# AIB online banking - Security Questions!



## gilboy (21 Jul 2008)

Hi

This thread is a follow-up to an earlier thread relating to specifying transfer amount in cents.

AIB online prompt the end-user for a registration number. They then ask you to enter certain digits of your Personal Access Code as well as:

(1) last 4 digits of work no.
(2) last 4 digits of home no.
(3) last 4 digits of credit card
etc

Now, if the system asks you for the last 4 digits of your home number and you don't know the answer - you put in the wrong answer and you forced to enter registration number again but when you get to the screen where you are asked for - last 4 digits of phone no OR last 4 digits of home no OR cc, the system does not focus on the fact that you don't know the last 4 digits of your home number and hence gives you one of these questions (the odds are obviously against you getting asked the same questions again).

Ideally system should know that this guy does not have all necessary information and hence continually ask him the same question which he is failing.
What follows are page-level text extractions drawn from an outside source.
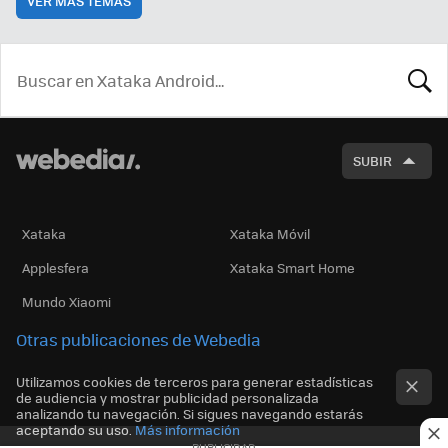
VER MÁS TEMAS
BUSCA
SUBIR
Xataka
Xataka Móvil
Applesfera
Xataka Smart Home
Mundo Xiaomi
Otras publicaciones de Webedia
Utilizamos cookies de terceros para generar estadísticas
de audiencia y mostrar publicidad personalizada
analizando tu navegación. Si sigues navegando estarás
aceptando su uso.
Más información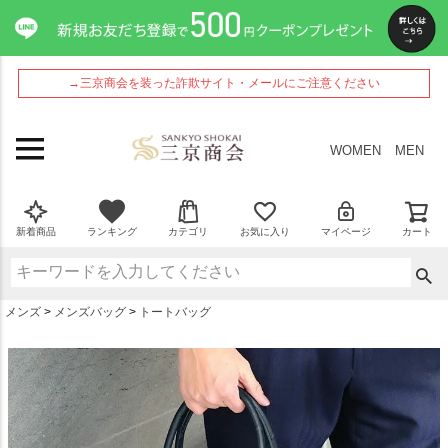
ペー
ジト
ップ
へ
→三京商会を装った詐欺サイト・メールにご注意ください
WOMEN
MEN
新着商品
ランキング
カテゴリ
お気に入り
マイページ
カート
メンズ
メンズバッグ
トートバッグ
By allowing him to answer one of the other questions is making it easier for the end-user who is up to no good in my opinion


----------



## HighFlier (21 Jul 2008)

The other way to look at it is the system dosent give you multiple "guesses" at the right answer.


----------



## rmelly (21 Jul 2008)

OP, how many attempts do you get before account lockout?


----------



## purpeller (22 Jul 2008)

It's 3 goes - I know from typo experience!!


----------



## sighte (6 Aug 2008)

Hmmm my experience is a bit different.

I opened my AIB account as a student, and didn't specify a work number at the time. In spite of this I was often asked to enter a work number when signing in to online banking. I always just fill it with any old number, hoping that the next time around I'll be asked for my home or credit card number. Sometimes I'm repeatedly asked for a work number, which is a bit annoying, but I've never been locked out.

A couple of years ago I even added my work number to my account, but it's still not accepted by the online banking site.


----------



## jhegarty (6 Aug 2008)

rmelly said:


> OP, how many attempts do you get before account lockout?



if you know any of answers you can keep entering the first screen as many times as you want until the second screen gives you the digits or security question you have the answer to...


----------